Le sous-titre du Yi King est le Livre des transformations. De la même manière que les idéogrammes de l’alphabet sont des faites à partir de simples traits, le Yi King se lit avec des hexagrammes qui sont des empilements verticaux de traits continus ou discontinus. Les traits peuvent être mutants ou non: le trait discontinu simple est le jeune yin, mais s’il se transforme en trait continu alors c’est un vieux yin. Idem pour le trait continu qui devient discontinu: jeune yang devient vieux yang. Je n’ai eu que des traits jeunes, sauf le dernier qui a muté; c’est pour cette raison que j’ai deux hexagrammes dans mon tirage et pas un. Les hexagrammes sont décomposés en trigrammes (trois traits) qui sont des symboles. Mon premier hexagramme est le lac sous la terre, et mon deuxième, le lac sous la montagne. C’est clair?
Joan Didion poursuit: We live entirely, especially if we are writers, by the imposition of a narrative line upon disparate images, by the ‘ideas’ with which we have learned to freeze the shifting phantasmagoria which is our actual experience. Qu’avons-nous de mieux à faire en ce moment, en ce temps d’expérience restreinte à peau de chagrin, qu’essayer d’imposer des narrations pour expliquer, justifier, commenter ce qui survient? Moi, à part des mobiles, rien. J’aime bien Etienne Daho mais parfois on n’a pas envie d’entendre que la vie c’est n’importe quoi, parfois on a envie que tout ça ait un sens, quitte à aller le puiser dans une playlist composée par un algorithme ou dans un livre écrit en Chine il y a 3 millénaires.
Le Yi King a battu les cartes de ma vie, et parmi les 64 hexagrammes possibles il a choisi en conclusion la diminution: la simplicité, l’amoindrissement, la décroissance, le dépouillement. Je suis assise en tailleur sur une chaise dans la pièce qui me sert de bureau, il y a une icône représentant un moine accrochée au mur en face de moi et même si je suis loin d’être monacale c’est une aspiration que j’ai parfois. Recopier des textes! Enluminer des lettres! (Découper des papiers! Ah, non, il paraît que ça ne fait pas partie des fonctions). La vie qu’on mène en ce moment, pas seulement moi, est assez monacale. Ambroise en se promenant est tombé dans la rue sur le livre de Mona Chollet, Chez soi. Elle parle de l’espace domestique comme un lieu de repli, de méditation, de repli sur soi, pas de confort bourgeois.
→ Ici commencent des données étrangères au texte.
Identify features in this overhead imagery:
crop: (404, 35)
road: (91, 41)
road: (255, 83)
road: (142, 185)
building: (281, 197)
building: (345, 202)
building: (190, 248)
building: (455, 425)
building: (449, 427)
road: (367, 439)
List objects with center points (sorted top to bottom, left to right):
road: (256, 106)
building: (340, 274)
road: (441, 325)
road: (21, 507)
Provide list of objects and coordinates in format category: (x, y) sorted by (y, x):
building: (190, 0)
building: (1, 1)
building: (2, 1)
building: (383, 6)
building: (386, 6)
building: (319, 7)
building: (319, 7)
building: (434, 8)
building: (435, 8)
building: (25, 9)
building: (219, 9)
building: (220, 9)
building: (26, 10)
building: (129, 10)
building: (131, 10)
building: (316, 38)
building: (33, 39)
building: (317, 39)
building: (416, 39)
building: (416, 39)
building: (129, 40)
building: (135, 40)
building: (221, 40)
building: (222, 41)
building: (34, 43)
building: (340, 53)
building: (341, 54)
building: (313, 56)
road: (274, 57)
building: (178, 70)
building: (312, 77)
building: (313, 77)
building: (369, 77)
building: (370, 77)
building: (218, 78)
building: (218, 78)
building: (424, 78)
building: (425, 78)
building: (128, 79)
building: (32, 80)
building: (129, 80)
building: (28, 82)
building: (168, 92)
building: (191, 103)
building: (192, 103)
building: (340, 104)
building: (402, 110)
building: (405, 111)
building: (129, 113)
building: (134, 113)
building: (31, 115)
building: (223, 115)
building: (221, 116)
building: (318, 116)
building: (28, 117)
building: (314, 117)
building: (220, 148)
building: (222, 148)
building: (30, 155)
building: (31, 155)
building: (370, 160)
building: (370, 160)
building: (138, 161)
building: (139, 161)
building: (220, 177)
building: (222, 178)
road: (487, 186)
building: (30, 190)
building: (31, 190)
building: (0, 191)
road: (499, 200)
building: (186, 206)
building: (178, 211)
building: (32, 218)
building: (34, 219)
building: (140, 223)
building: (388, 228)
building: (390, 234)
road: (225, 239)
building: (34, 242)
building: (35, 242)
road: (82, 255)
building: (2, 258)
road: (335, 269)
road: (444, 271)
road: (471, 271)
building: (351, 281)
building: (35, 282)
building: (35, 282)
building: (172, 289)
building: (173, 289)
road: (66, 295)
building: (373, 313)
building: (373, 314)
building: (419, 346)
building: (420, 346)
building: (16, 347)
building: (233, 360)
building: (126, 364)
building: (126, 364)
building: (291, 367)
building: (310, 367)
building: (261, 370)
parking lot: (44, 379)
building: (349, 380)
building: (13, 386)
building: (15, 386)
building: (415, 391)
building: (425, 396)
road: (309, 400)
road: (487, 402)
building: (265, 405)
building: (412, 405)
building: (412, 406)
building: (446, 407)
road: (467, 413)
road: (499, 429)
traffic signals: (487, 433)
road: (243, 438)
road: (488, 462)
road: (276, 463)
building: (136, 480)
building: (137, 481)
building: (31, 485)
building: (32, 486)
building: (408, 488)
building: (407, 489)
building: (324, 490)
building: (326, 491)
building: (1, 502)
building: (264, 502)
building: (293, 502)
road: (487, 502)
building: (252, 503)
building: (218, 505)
Le premier hexagramme, l’approche, décrit l’élévation, ce qui est haut. Mon trait en mutation signifie spécifiquement qu’un sage ayant vaincu le monde peut continuer à s’y frotter pour l’élever avec lui. Moi, moine dans un ashram, vraiment? C’est semble-t-il ce qui m’attend. Ce qui nous attend tous en ce moment? Une vie studieuse, sérieuse, monacale et magnanime, de connaissances partagées et d’échanges. Le Yi King décrit-il une utopie? Le tirage ne fait que dire avec des traits ce qui est déjà préconisé: un ralentissement, du recul, une réflexion plus poussée. Je me dis que peut-être il y a d’autres choses qui tournent sur terre que nos jupes légères et le mobile de ma fille dans les airs. Mes yeux se ferment. Je vais me raconter l’histoire du framboiseau qui vit confiné derrière mes paupières.